運というものは、いつどこでどう開かれるか判らない。何事もシミュレーション化された現代では、最初の一歩を誤ると総てが失敗のように錯覚してしまうが、決してそんなことはないということを歴史が教えてくれる。
 今日の動物学の基礎をつくり、比較解剖学という学問分野を開拓したキュビエもそのような運命転換を成し得た人だった。彼は幼少の頃から非常な天分を示し、当時その地を統治していた公爵に見出され、公爵自ら造った学校の生徒となる。学業も申し分ない成績を修めたが、どういうわけか期待していた政府の職が得られなかった。そればかりか父の年金も打ち切られてしまう。しかたなく彼はノルマンディーに出かけて家庭教師となった。

• 課題の指示
A – キュビエについての抜粋のうち、「今日の動物学の基礎をつくり、」で始まり「に出かけて家庭教師となった。」に至るまでの部分を、「公爵」を「領主」に入れ替えて書き直してください。
B – キュビエについての抜粋の最後の文に続けて、その先を書き進めてください。

• 提供データ
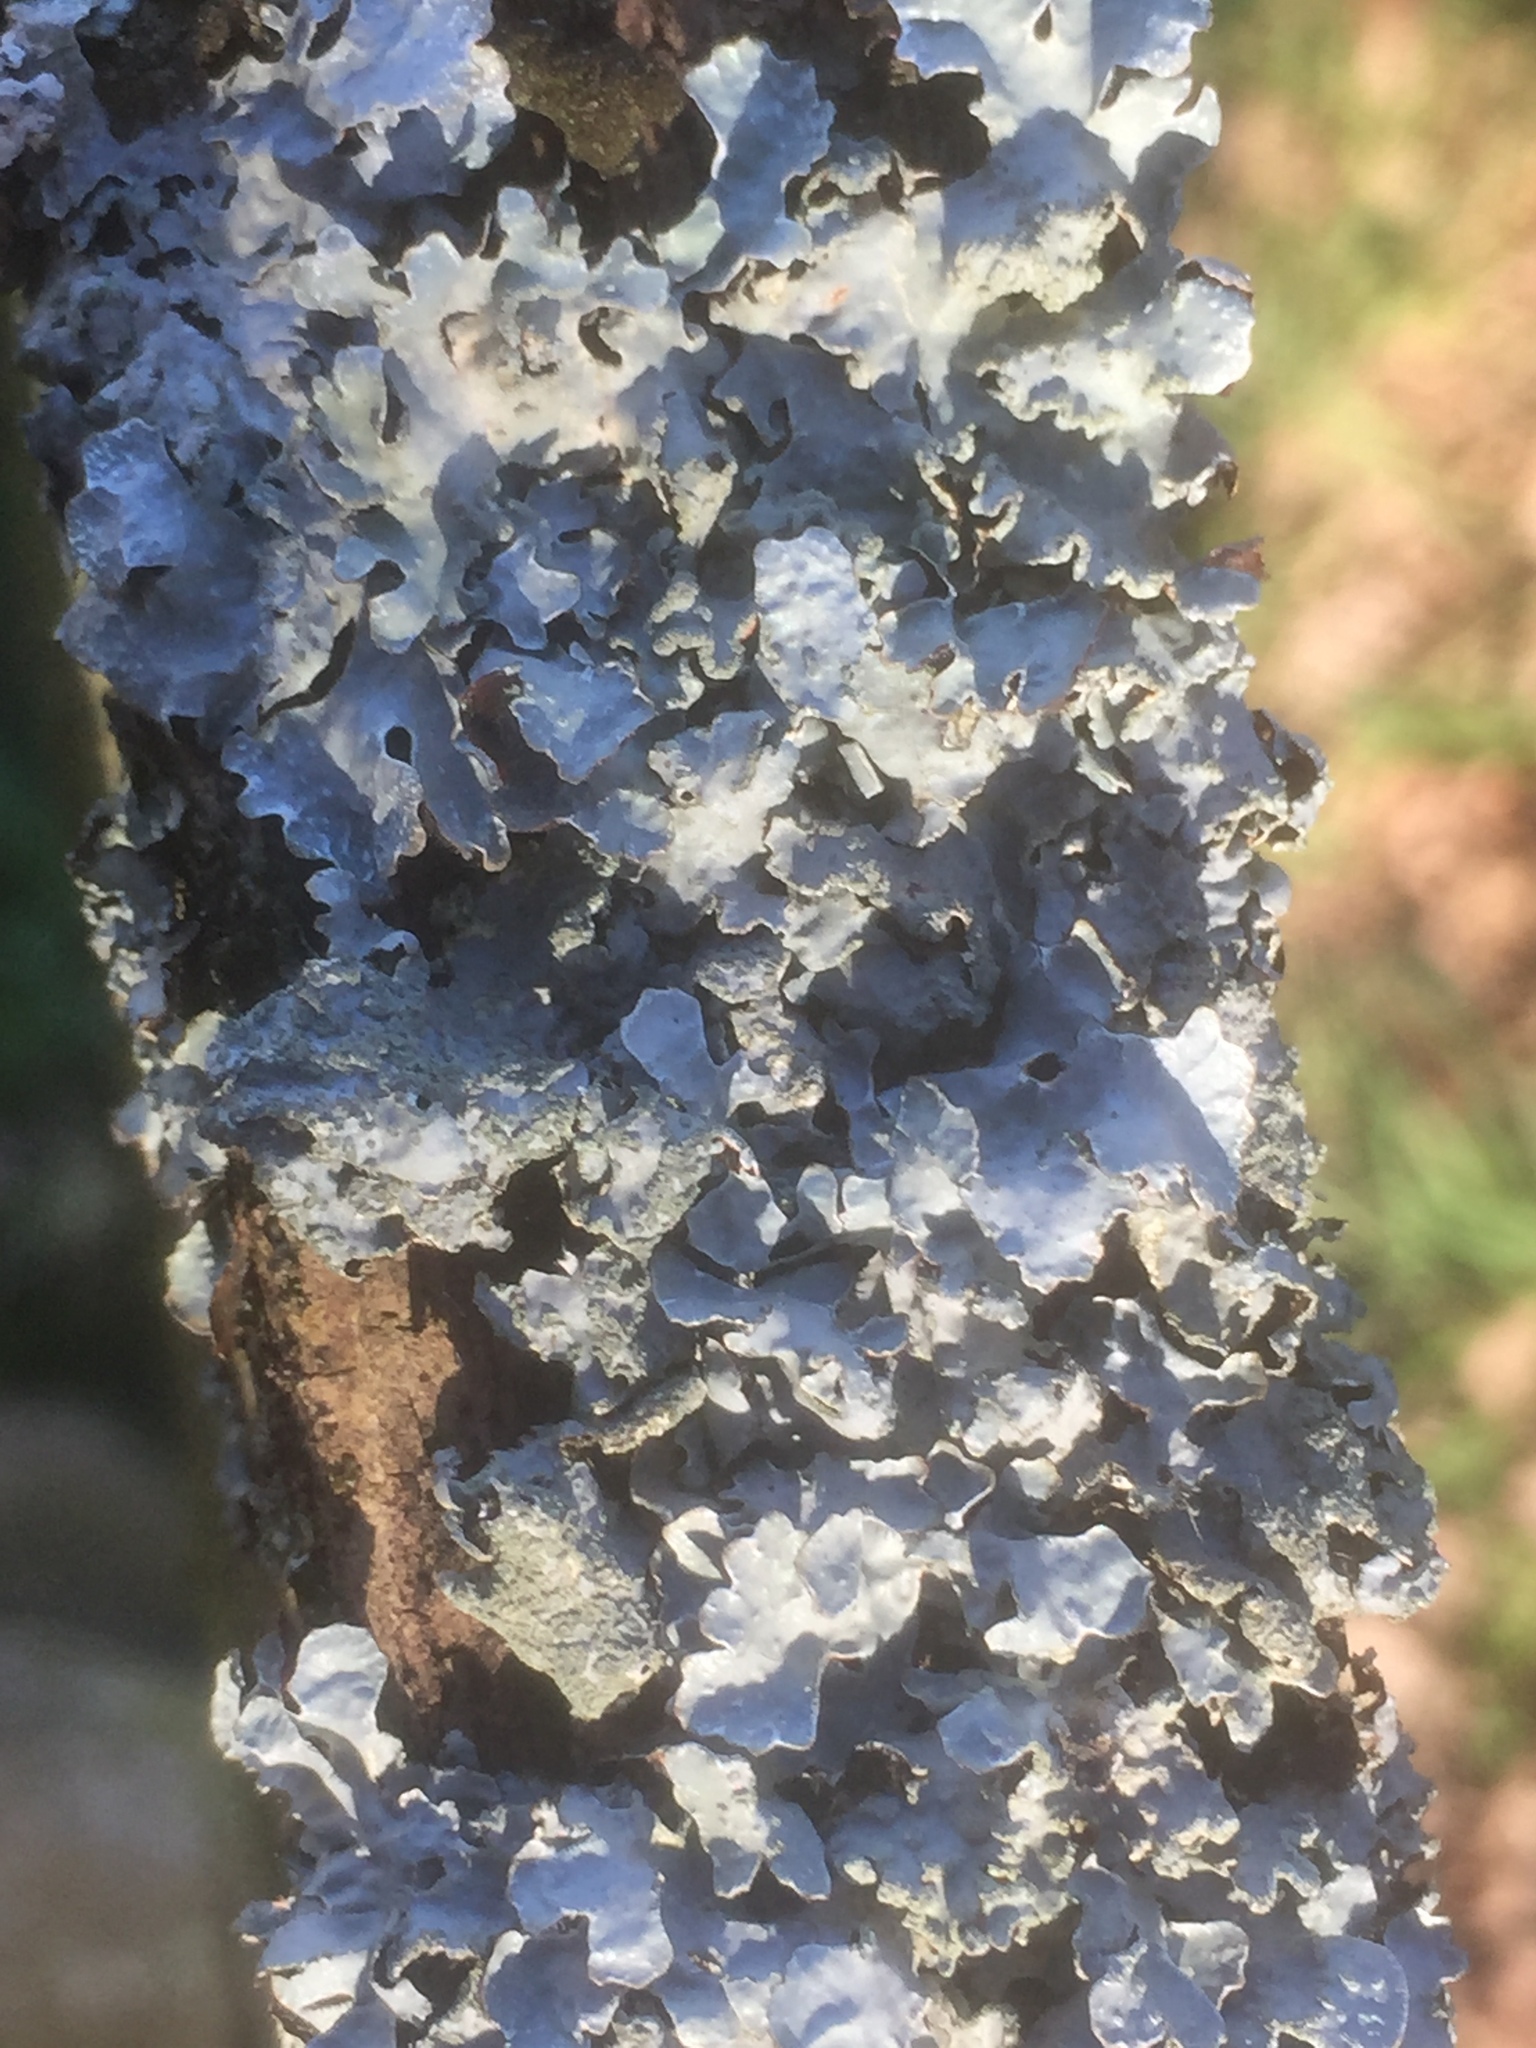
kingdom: Fungi
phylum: Ascomycota
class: Lecanoromycetes
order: Lecanorales
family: Parmeliaceae
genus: Parmelia
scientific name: Parmelia sulcata
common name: Netted shield lichen
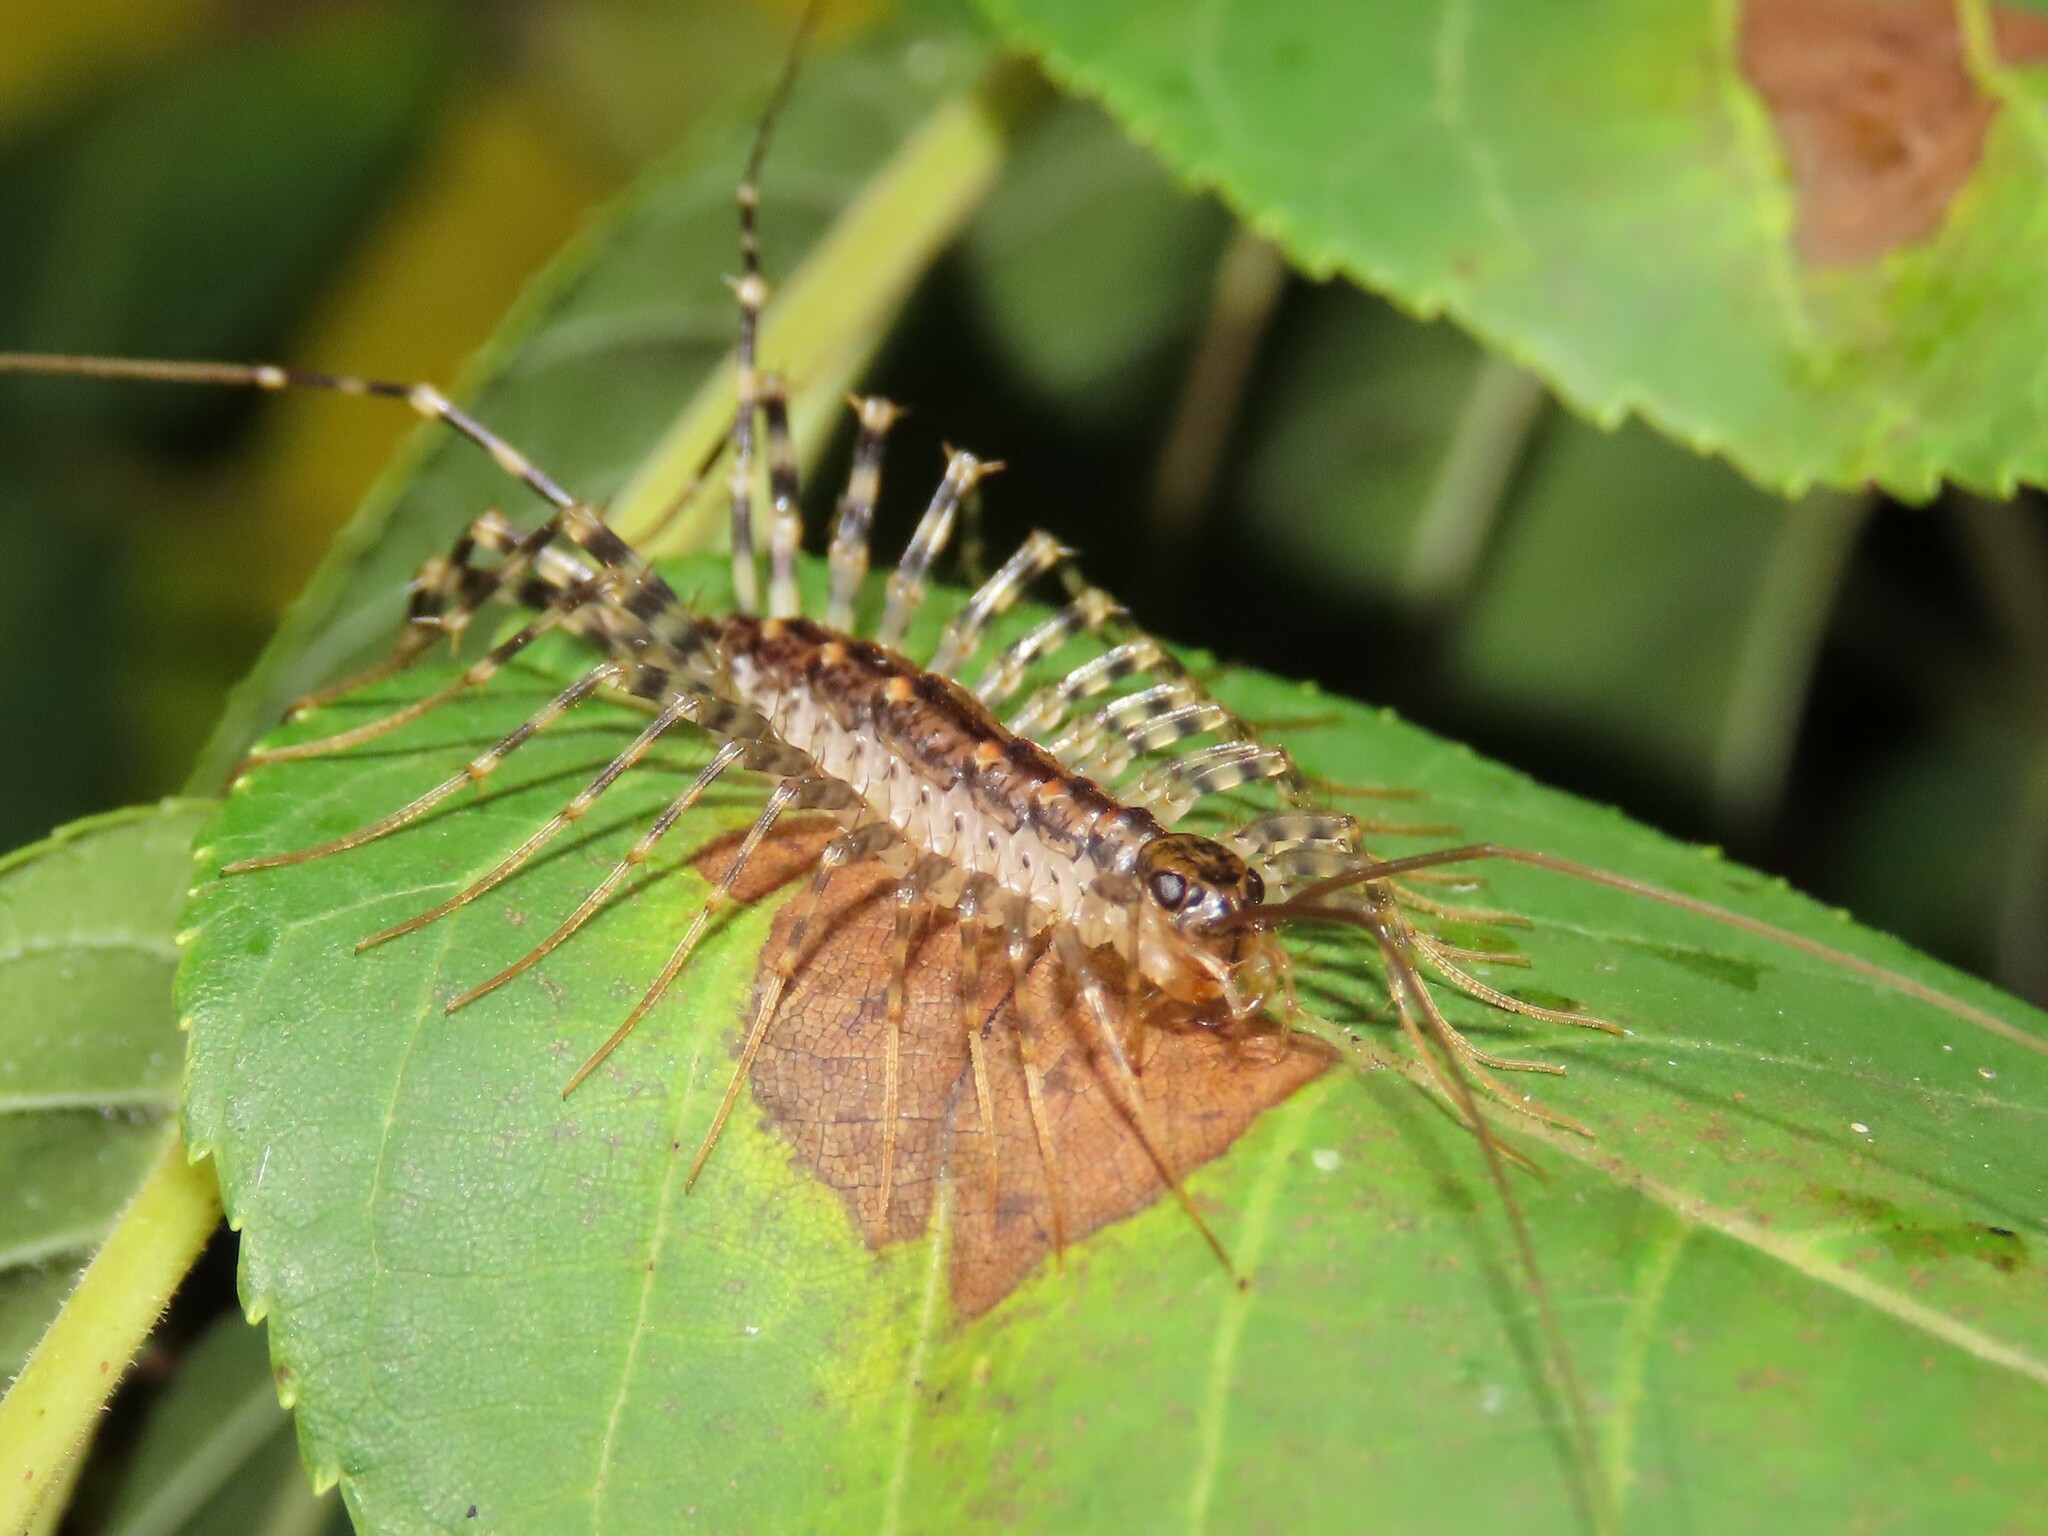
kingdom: Animalia
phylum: Arthropoda
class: Chilopoda
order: Scutigeromorpha
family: Scutigeridae
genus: Thereuonema
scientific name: Thereuonema tuberculata
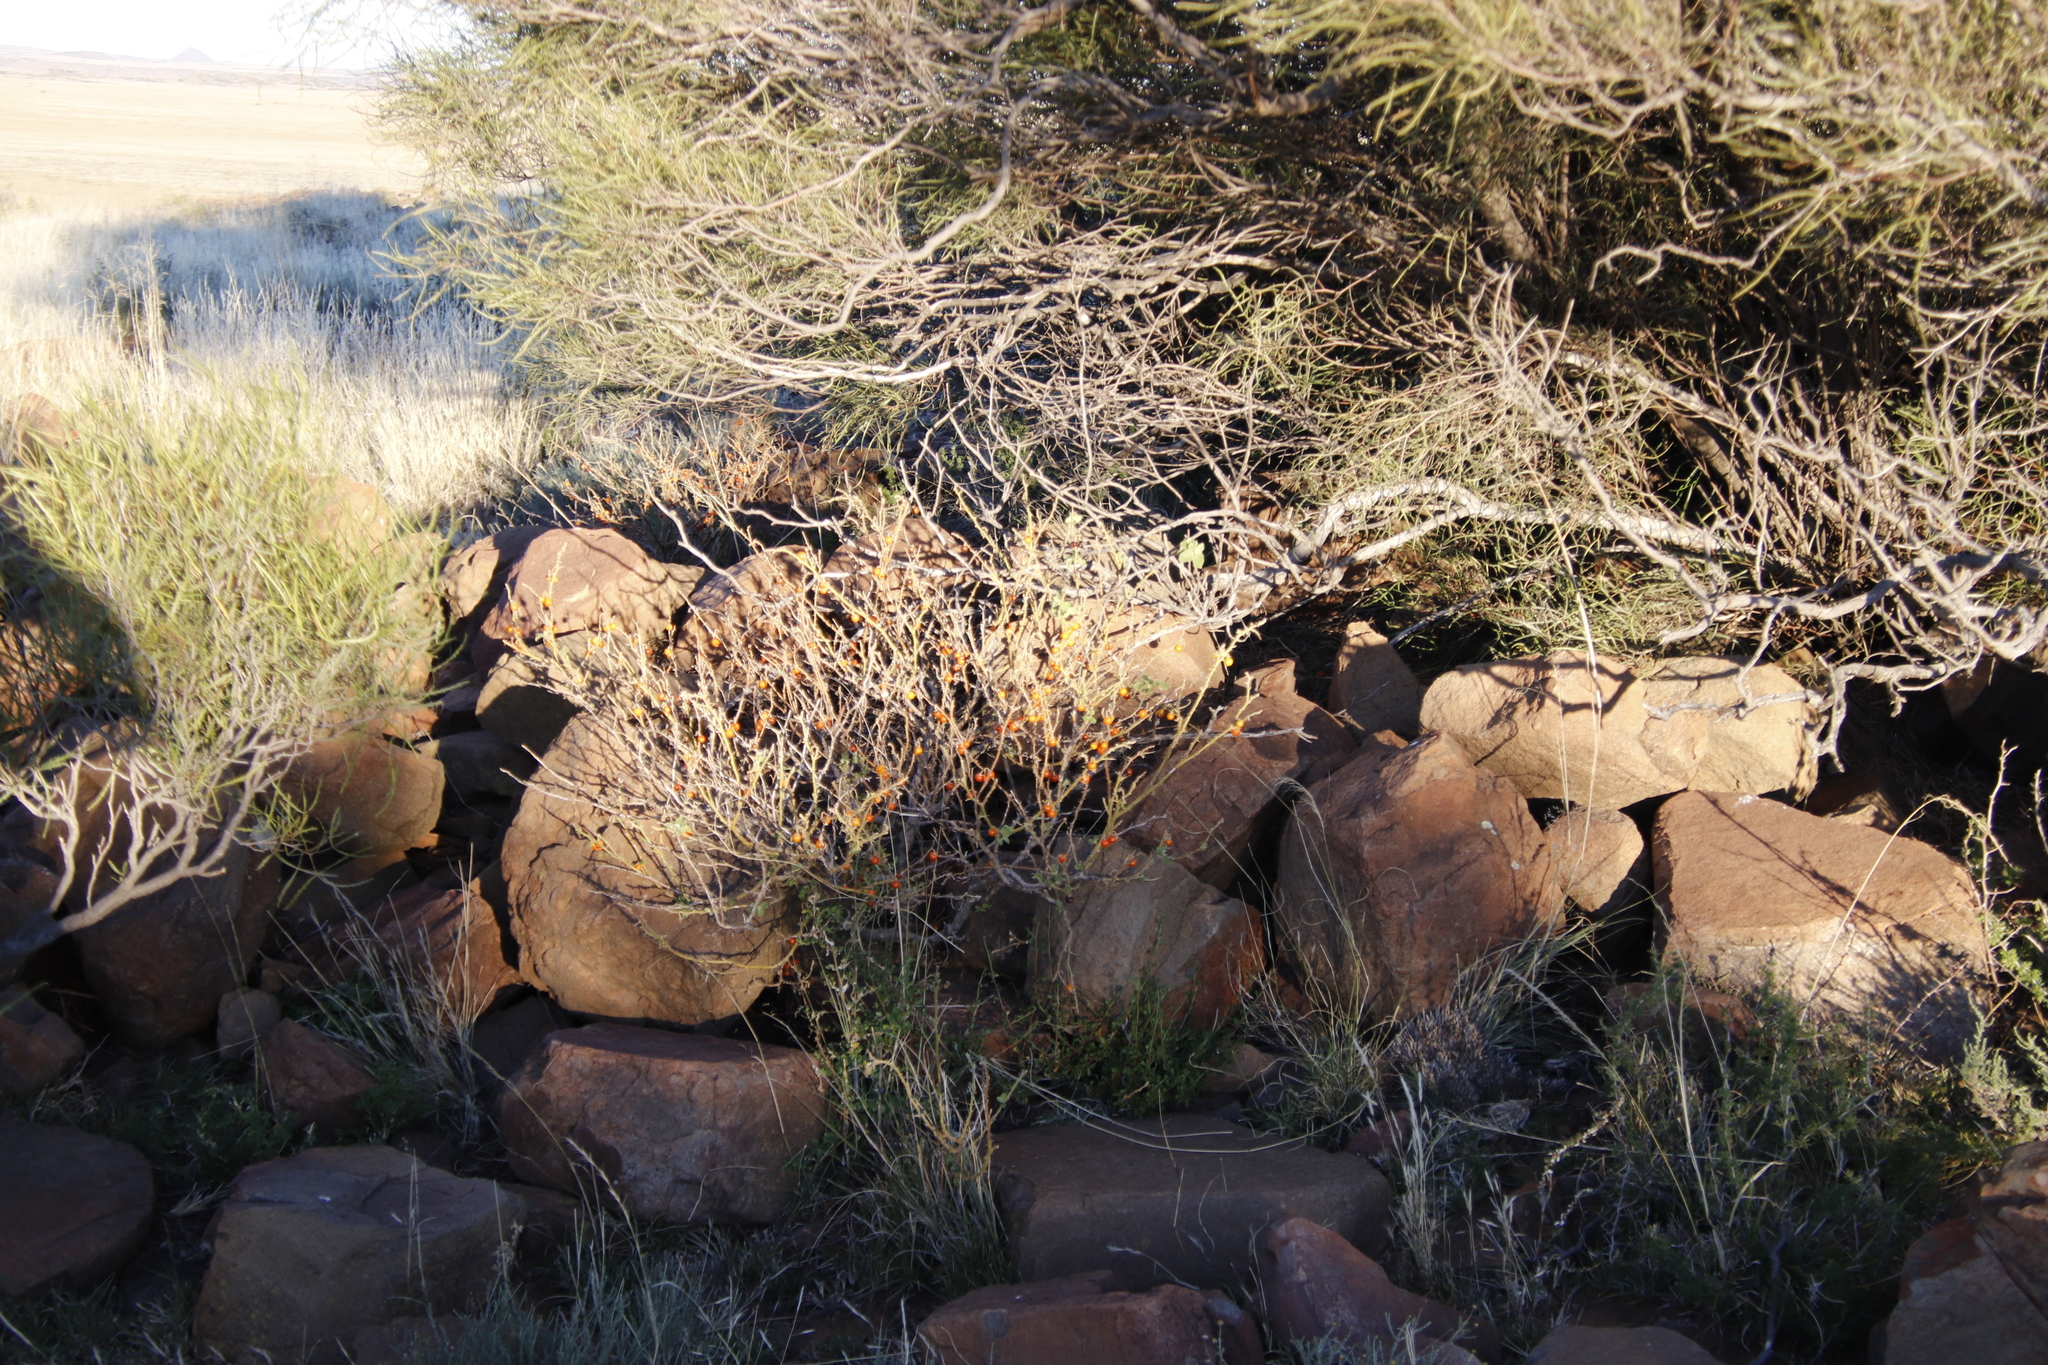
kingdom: Plantae
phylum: Tracheophyta
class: Magnoliopsida
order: Solanales
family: Solanaceae
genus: Solanum
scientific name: Solanum tomentosum
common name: Wild aubergine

• 課題の解答
A –
今日の動物学の基礎をつくり、比較解剖学という学問分野を開拓したキュビエもそのような運命転換を成し得た人だった。彼は幼少の頃から非常な天分を示し、当時その地を統治していた領主に見出され、領主自ら造った学校の生徒となる。学業も申し分ない成績を修めたが、どういうわけか期待していた政府の職が得られなかった。そればかりか父の年金も打ち切られてしまう。しかたなく彼はノルマンディーに出かけて家庭教師となった。

B –
 ここからが彼の違うところである。人間、運がめぐってくるまでは、その時のために堪えず自分を鍛えでおかなければならない。それまで海を見たことのなかった彼は、そこで多くの海の生物を見て、解剖して分類した。その過程で、それまで動物分類の体系とされていたリンネの『自然の体系』が間違っていることを確信するようになった。
 そんなある日、フランス革命の嵐を逃れ地方へやってきた学者がいた。彼はキュビエの研究に驚きさっそくフランスの博物学の権威者たちに推薦文を書いてくれた。こうしてキュビエは中央に出ることができ、革命後のフランス学会の中心的人物となったのである。